Research studies at the University of Minnesota suggest that people who eat intuitively are not only less likely to binge-eat, they have fewer cases of eating disorders and disordered eating habits. Unlike my eating habits in college, intuitive eating is eating based on responding to bodily signals like feeling hungry and feeling full. Intuitive eaters usually stop eating when their bodies tells them they have eaten enough food to satisfy their hunger — something I was not doing. I can’t help but think that if I had more control over how and what I wanted to eat as a child, I could have been an intuitive eater my first year at university.

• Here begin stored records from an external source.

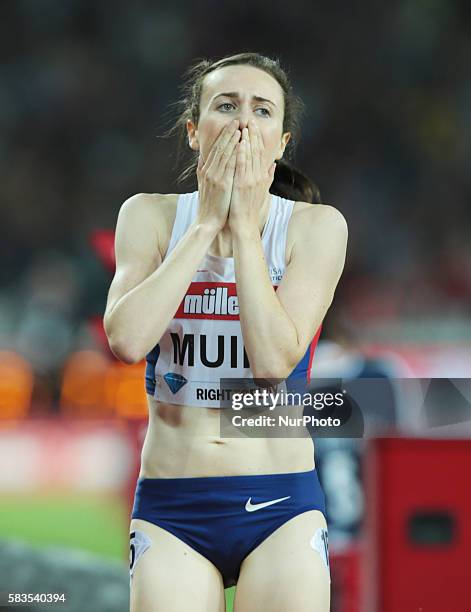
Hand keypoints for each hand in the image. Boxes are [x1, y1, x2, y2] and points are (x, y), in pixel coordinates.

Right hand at [196, 119, 240, 232]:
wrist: (207, 221)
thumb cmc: (210, 205)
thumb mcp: (205, 185)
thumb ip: (205, 171)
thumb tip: (204, 158)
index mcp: (205, 170)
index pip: (215, 149)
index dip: (223, 136)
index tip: (231, 125)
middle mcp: (208, 171)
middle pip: (219, 147)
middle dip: (228, 132)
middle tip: (237, 120)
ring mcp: (214, 176)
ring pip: (224, 153)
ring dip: (232, 139)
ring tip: (240, 127)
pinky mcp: (222, 183)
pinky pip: (229, 164)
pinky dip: (235, 152)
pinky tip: (241, 144)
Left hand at [228, 119, 275, 234]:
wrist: (244, 224)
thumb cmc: (248, 209)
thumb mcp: (260, 191)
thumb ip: (266, 176)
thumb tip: (272, 165)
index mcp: (261, 176)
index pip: (260, 153)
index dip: (257, 138)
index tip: (254, 126)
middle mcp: (258, 176)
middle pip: (256, 151)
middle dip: (254, 134)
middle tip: (251, 119)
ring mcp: (251, 180)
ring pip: (250, 155)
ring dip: (248, 139)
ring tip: (246, 125)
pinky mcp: (243, 185)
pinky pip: (242, 166)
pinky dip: (242, 153)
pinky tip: (240, 142)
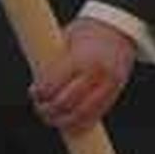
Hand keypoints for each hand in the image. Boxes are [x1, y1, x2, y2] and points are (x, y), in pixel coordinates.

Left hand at [29, 17, 135, 132]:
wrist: (120, 30)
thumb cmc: (90, 33)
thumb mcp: (66, 39)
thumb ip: (53, 61)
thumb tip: (36, 81)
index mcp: (81, 58)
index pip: (53, 85)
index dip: (39, 94)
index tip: (34, 93)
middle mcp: (97, 73)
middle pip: (65, 103)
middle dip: (48, 110)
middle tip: (41, 107)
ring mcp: (109, 84)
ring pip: (81, 114)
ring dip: (63, 120)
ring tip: (53, 118)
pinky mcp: (116, 92)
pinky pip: (97, 114)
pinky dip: (82, 122)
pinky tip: (71, 123)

Though old habits do die hard, the good news is that they can be broken. A great way to promote children developing healthier relationships with food is to give them more control. One way to do this is to allow children to decide how much they want to eat. This way, they can determine how much is too much and how much is too little. Another way is to stick to consistent meal times and snack times. By keeping an organized eating schedule, children will be encouraged to make food decisions that are to their liking (likely through trial and error) so they won’t be hungry before their next meal or snack. Lastly, do not reward children for finishing their meals. Everyone’s body is different, and two children may have two different levels of hunger at a specific point in time. No one child deserves more praise than another for doing a natural thing like eating.

Most parents wouldn’t want their children in charge of what they eat, as lollipops and ice cream would likely be the primary foods of choice. But ditching the Happy Plate may not be such a bad thing after all. Allowing kids to choose from an array of foods (with some parental guidance) while letting them choose how much they want to eat could help children develop a healthy relationship with food that can last into adulthood.